Lost In Rejection

En ce moment chez Joi Ito, un rappel de la campagne lancée par asianmediawatch.net (désolé s'ils ont du mal avec les majuscules), dont la mission proclamée est de promouvoir une image juste et équilibré des asiatiques américains dans l'industrie du divertissement (sous-entendu américaine). Pendant qu'ils applaudissent mollement "Le dernier samurai", louant néanmoins le fait que le film grâce à notre ami scientologue (vous savez, le suiveur de L. Ron Hubbard, roi de l'essai clinique) pourrait amener beaucoup de personnes à apprécier la culture japonaise, Lost In Translation a droit à une charge en règle. Concernant l'avis sur "Le dernier samurai", réduire la culture japonaise à la période Meiji ainsi dépeinte, même si elle reflète le plus important mouvement d'ouverture volontaire vers l'extérieur, est un point de vue assez réducteur. En même temps, le dernier film à gros budget impliquant auparavant une présentation du Japon était il me semble "Pearl Harbor"... belle image. Mais apparemment asianmediawatch n'existait pas à cette époque.

Ce groupe décide donc, devant les nominations honteuses de Lost In Translation aux Golden Globes, d'ouvrir le site http://www.lost-in-racism.org en réponse à ces attaques. Les reproches portent à peu près sur toutes les scènes où on voit des japonais : la call-girl, le tournage, l'émission télé, le karaoké... où ils assènent que les japonais sont présentés comme petits, basanés, incapable de parler anglais correctement, dédaignés dans leurs attitudes, etc... Je me demande sincèrement avec quels yeux ils ont vu ce film. Pour ceux qui l'ont manqué, Lost In Translation est l'histoire de deux américains, l'une au début de son mariage, l'autre marié depuis 25 ans. Les deux sont à Tôkyô, et à la rigueur du point de l'histoire, ce serait Copenhague ou Prague ça reviendrait au même. Lui est là pour le pognon, encore en plein décalage horaire, et elle a accompagné son mari, photographe complètement branchouille et méprisant des gens pour lesquels il travaille (des japonais). Les deux sont pendant la période du film des paumés finis flottant dans un monde un peu irréel. Lui plane à dix milles quand sa femme lui parle de choisir sa nouvelle moquette (qu'a-t'il fait de l'ancienne ?) tandis qu'elle passe son temps en slip dans sa chambre à regarder la ville par la fenêtre.
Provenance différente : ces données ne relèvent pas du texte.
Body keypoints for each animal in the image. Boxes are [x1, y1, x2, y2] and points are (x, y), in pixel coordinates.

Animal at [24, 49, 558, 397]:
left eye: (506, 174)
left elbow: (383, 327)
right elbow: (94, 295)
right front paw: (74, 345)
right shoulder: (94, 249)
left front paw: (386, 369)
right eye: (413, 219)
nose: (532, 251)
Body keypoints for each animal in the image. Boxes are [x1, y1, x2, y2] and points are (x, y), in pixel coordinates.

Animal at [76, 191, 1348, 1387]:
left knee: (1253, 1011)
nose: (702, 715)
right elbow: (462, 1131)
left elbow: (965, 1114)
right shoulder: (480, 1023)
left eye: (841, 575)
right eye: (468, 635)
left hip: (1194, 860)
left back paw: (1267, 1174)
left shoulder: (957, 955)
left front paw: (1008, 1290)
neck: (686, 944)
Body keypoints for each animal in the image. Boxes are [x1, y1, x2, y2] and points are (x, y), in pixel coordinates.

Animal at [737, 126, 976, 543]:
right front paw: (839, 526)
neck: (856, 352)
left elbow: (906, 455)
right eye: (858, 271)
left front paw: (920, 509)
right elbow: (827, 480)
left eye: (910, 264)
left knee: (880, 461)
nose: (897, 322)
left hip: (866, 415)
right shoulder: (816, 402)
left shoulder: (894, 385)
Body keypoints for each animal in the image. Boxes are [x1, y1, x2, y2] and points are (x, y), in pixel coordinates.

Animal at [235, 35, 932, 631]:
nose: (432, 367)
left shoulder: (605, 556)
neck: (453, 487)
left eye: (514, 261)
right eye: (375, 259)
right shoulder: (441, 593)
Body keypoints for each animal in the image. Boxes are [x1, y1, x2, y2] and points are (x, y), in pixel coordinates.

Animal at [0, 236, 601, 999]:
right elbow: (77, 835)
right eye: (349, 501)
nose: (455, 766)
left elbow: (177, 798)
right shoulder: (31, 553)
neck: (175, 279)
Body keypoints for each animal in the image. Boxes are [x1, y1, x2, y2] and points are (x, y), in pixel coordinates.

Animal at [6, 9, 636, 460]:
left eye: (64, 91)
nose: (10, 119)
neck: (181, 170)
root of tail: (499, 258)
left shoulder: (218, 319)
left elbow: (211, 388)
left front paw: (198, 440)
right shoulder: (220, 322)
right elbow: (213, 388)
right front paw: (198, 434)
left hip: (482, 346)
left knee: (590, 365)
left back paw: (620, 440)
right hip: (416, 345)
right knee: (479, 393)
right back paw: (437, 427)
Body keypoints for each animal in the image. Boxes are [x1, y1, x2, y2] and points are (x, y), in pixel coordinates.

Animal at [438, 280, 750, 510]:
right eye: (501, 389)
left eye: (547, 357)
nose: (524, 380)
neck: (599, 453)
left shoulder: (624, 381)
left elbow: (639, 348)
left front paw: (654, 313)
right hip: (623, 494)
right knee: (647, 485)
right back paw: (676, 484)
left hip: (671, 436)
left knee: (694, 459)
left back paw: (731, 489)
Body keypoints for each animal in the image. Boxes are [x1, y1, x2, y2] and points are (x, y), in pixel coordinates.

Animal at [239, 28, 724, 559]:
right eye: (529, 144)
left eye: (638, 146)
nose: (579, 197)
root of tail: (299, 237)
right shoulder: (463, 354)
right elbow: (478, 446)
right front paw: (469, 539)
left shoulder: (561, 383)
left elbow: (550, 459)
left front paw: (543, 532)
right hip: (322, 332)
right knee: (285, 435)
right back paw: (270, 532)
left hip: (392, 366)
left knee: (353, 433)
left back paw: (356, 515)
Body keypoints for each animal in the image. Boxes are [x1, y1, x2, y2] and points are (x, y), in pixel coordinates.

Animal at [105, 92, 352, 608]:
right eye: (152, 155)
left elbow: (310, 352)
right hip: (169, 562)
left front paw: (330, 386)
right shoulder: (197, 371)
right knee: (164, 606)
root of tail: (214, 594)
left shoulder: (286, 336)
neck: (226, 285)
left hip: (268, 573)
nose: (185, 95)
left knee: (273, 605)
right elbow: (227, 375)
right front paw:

Et en face de ça, on retrouve nos japonais, qui eux ne sont pas là en touristes, travaillent, vivent et s'amusent. Que voit-on à travers les yeux de ces deux zombies ? Des jeunes qui vont en boîte et des salles de jeu, ciel ! Et on trouve des call-girls dont la principale qualité n'est pas la maîtrise des langues étrangères, incompétents ! Et d'autres chantent à moitié juste au karaoké, outrage ! Et le japonais est en moyenne plus petit que Bill Murray (1m84), racistes !!!

Maintenant, le personnage le plus drôle du film est à mon sens la petite vieille à l'hosto (amis du politiquement correct, remplacez ce qui précède par "représentante éminente du troisième âge avancé"), et elle n'est pas drôle à ses dépends. Derrière son accoutrement c'est la tendresse qui passe, pas la moquerie. En se focalisant sur deux ou trois traits un peu ironiques et peut-être blessant sur les japonais (et la fronde asiatique en dehors de ces agités n'a pas l'air très sévère), ils oublient de voir que la critique est réellement acerbe envers les américains : paumé, alcoolique, requin, anorexique, superficiel, m'as tu vu, méprisant, toute la galerie y passe. Le guindage puritain actuel des soit-disant anti-racistes est vraiment nauséabond.